Swift v. Tyson — Quick Summary

Swift v. Tyson

41 U.S. (16 Pet.) 1 (1842)

In Brief

Swift v. Tyson is a landmark 19th-century case that significantly impacted the way federal courts interpreted commercial law, specifically concerning negotiable instruments.

Key Issue

Does Section 34 of the Judiciary Act of 1789 require federal courts to apply state common law in cases of general commercial law?

The Rule

Federal courts are not required to follow state common law in matters of general jurisprudence such as commercial law, allowing them to apply federal common law instead where no state statute governs.

Bottom Line

The Supreme Court held that federal courts are not bound by state common law when adjudicating cases under federal jurisdiction involving general common law such as the law of negotiable instruments when state law does not explicitly apply.

Why It Matters

Swift v.
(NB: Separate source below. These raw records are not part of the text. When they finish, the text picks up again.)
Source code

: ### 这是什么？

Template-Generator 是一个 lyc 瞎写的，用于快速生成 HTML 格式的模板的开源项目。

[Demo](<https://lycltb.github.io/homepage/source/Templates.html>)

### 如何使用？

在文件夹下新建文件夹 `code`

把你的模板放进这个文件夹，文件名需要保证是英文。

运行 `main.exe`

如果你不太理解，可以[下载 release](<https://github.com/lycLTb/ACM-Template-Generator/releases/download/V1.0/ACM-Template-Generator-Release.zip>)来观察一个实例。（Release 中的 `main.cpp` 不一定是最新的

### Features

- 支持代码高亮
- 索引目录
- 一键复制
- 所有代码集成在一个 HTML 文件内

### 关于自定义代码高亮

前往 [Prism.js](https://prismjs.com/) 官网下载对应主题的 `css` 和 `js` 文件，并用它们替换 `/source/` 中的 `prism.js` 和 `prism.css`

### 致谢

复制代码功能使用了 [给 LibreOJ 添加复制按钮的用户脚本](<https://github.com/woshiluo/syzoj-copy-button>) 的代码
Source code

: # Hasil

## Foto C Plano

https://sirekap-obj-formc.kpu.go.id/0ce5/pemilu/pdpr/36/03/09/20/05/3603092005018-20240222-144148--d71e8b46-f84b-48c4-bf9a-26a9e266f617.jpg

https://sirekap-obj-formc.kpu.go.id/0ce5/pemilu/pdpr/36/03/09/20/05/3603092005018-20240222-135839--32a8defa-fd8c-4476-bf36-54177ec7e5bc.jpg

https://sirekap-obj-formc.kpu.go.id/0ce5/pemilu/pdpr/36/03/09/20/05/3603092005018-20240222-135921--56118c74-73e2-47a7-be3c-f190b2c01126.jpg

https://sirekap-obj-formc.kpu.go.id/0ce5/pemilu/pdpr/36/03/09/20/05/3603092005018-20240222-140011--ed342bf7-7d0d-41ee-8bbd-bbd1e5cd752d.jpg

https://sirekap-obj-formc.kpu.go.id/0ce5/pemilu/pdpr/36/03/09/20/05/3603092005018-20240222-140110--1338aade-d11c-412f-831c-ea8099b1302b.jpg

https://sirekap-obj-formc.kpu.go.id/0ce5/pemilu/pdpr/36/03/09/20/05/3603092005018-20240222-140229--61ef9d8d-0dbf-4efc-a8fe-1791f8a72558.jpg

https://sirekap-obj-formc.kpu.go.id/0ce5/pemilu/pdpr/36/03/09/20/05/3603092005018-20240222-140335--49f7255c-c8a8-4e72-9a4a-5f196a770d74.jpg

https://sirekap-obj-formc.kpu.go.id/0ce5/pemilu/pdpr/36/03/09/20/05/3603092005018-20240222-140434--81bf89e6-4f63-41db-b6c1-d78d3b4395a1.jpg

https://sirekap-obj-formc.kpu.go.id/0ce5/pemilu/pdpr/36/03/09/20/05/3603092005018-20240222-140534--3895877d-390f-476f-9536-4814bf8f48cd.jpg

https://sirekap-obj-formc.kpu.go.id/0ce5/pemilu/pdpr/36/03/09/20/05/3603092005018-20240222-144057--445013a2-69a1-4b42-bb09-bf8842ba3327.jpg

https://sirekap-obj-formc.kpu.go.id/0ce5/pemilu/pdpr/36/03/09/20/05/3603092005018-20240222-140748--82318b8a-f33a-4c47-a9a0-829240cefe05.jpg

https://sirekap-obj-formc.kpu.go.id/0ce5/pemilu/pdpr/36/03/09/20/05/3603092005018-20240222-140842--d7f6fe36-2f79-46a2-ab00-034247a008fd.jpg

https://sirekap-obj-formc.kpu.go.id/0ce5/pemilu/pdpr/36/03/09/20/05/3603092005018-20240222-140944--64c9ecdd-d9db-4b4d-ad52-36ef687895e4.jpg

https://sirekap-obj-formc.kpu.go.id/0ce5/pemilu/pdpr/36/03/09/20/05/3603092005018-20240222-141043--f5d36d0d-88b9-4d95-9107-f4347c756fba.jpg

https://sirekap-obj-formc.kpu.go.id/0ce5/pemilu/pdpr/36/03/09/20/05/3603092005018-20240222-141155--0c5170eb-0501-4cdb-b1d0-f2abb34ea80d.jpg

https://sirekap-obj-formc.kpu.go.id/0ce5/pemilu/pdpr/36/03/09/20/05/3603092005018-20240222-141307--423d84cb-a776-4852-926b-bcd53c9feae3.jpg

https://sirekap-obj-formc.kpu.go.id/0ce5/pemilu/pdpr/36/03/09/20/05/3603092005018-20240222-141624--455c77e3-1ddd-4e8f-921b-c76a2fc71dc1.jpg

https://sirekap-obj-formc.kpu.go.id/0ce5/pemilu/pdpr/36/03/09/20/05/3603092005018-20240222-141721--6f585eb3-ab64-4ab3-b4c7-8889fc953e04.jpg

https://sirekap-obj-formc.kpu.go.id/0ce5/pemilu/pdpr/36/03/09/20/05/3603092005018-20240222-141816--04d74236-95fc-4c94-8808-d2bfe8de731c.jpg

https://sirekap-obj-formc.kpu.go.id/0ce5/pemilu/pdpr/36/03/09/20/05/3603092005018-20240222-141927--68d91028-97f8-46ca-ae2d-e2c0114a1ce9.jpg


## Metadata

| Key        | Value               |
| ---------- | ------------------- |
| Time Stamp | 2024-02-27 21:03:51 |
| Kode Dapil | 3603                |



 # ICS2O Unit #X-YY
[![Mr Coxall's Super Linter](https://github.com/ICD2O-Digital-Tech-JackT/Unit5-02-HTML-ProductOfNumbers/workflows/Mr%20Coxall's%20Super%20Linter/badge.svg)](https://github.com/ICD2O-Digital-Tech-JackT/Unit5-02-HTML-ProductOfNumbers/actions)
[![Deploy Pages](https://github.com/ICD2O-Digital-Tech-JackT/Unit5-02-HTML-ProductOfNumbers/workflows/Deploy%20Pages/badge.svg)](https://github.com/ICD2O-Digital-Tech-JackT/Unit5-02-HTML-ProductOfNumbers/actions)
Tyson was a critical step in the development of American common law as it introduced the concept of federal common law in specific contexts. It allowed the Supreme Court to unify principles of general commercial law across the United States, which was seen as beneficial for business and commerce. However, the decision also led to inconsistencies and forum shopping, ultimately influencing the jurisprudential shift back to state authority with Erie R.R. Co. v. Tompkins's rejection of federal general common law in 1938. Understanding Swift v. Tyson helps law students appreciate the complexities of federalism and the balance of power between federal and state courts, especially in commercial litigation.